For a week now, George W. Bush has been delighting his audiences with a new riff on John Kerry's Iraq views. "Almost two years after he voted for the war in Iraq, and almost 220 days after switching positions to declare himself the antiwar candidate, my opponent has found a new nuance," Bush says. "He now agrees it was the right decision to go into Iraq."
Even by this White House's sorry standards for truthfulness, the Bush bit on Kerry is extraordinary: It's false four times over. Let's break it down.
"Almost two years after he voted for the war in Iraq . . ." John Kerry never "voted for the war on Iraq." In October 2002, he voted for a resolution that authorized Bush to use force in Iraq if -- and only if -- the president determined it necessary to defend U.S. national security and to enforce United Nations resolutions.
Although he chooses to ignore it now, Bush certainly seemed to understand the conditional nature of the Senate vote when it was made. The day before the Senate voted, Bush said the resolution meant that the Iraqi government "must disarm and comply with existing U.N. resolutions, or it will be forced to comply." The day the Senate voted, Bush said the Senate had authorized "the use of force, if necessary." While Bush may have known that he was going to invade Iraq no matter what, that's not what Bush said, it's not what the resolution said, and it's not what Kerry voted for.
" . . . and almost 220 days after switching positions to declare himself the antiwar candidate . . . " Kerry never declared himself "the antiwar candidate." Bush is referring to an appearance Kerry made on "Hardball" on Jan. 6, 2004. Chris Matthews asked Kerry, "Do you think you belong in that category of candidates who more or less are unhappy with this war? The way it's been fought? Along with General Clark, along with Howard Dean, and not necessarily in companionship politically on the issue of the war with people like Lieberman, Edwards and Gephardt? Are you one of the antiwar candidates?" Kerry's response: "I am. Yes. In the sense that I don't believe the president took us to war as he should have, yes. Absolutely."
The Bush-Cheney campaign seems to understand that the question Matthews actually asked and the answer Kerry actually gave don't support their flip-flop claim. Thus, when the campaign released a video on Kerry's "flip-flops" on Iraq, it edited down the exchange so it looks like this. Matthews: "Are you one of the antiwar candidates?" Kerry: "I am. Yes." Last night on "Hardball," Bush strategist Matthew Dowd defended the campaign's editing efforts, telling Matthews: You asked John Kerry a yes or no question. And he said yes, absolutely.

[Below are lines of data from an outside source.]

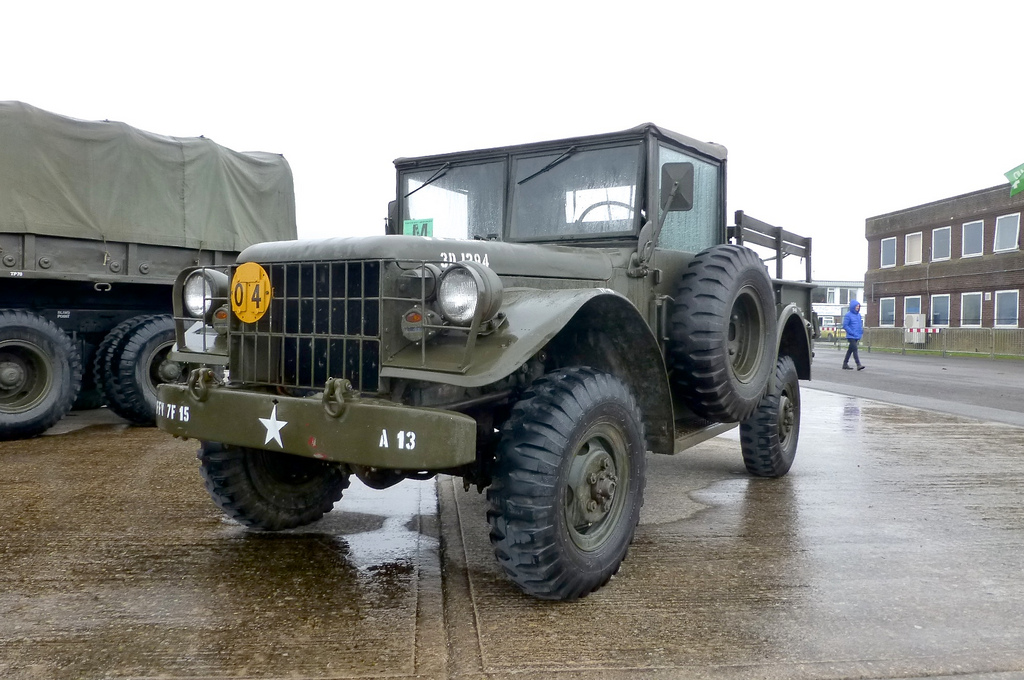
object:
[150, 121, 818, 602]
army jeep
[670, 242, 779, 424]
tire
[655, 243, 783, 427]
door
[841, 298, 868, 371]
person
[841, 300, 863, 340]
jacket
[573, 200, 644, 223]
steering wheel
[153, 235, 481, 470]
front grill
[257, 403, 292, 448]
star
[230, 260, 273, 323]
circle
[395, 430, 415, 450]
numbers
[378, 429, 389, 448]
letters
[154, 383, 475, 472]
bumper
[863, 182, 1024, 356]
brick building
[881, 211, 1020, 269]
windows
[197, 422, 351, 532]
wheel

Matthews didn't buy it. Is the president going to keep saying that something that was said on this show wasnt said? Would you like to have your sentences cut down like to a third of their length and let people decide on the first three or four words what you meant by the 20 words? I think you guys should consider taking this off your loop. I think the president ought to be shown this tape so he knows what hes talking about, instead of having it fed to him by somebody who doesnt show [him the] full sentence.
" . . . my opponent has found a new nuance . . ." There is nothing "new" about Kerry's position on Iraq. Bush is referring here to Kerry's Aug. 9 statement in which he said that, even knowing what he knows today, he would have voted in favor of the October 2002 resolution, but that he would have used the authority it gave the president "very differently" than the way Bush did.
That's almost exactly what Kerry has said about his vote any number of times before. In an interview in Salon in May, for example, Kerry said: "My vote was the right vote. If I had been president, I would have wanted that authority to leverage the behavior that we needed. But I would have used it so differently than the way George Bush did." When Kerry made his statement at the Grand Canyon, at least some of the media recognized it for what it was: nothing new. CNN headlined the story: "Kerry stands by 'yes' vote on Iraq war." NPR said: "Kerry Reaffirms Iraq Stance at Grand Canyon Stop." That doesn't help Bush's flip-flop charge, so Kerry's consistent statement on Iraq somehow becomes a "nuance" that's "new."
"He now agrees it was the right decision to go into Iraq." Kerry has not said that it was "the right decision to go into Iraq." Kerry said on Aug. 9 that he thought his vote on the 2002 resolution was the right one because it gave Bush "the right authority for the president to have. " Kerry said that Bush has used the authority in the wrong way. While one of Kerry's top national security advisors has said that Kerry "in all probability" would have gone to war in Iraq eventually, Kerry hasn't said that himself. Rather, Kerry says that Bush rushed into war "on faulty intelligence" and "without a plan to win the peace," that he misled the country "about how he would go to war," and that he has failed to persuade other countries to join the war effort.
Will any of this matter to the Bush-Cheney campaign? Probably not. While Bush and Cheney finally seem to have stopped spreading the phony claim that Kerry is the "most liberal" member of the U.S. Senate, the White House still hasn't condemned the misleading "Swift Boat Veterans for Truth" ad that its backers are running. And on "Hardball" last night, Dowd gave no indication that the White House plans to back down from its slippery spin on Kerry's Iraq views.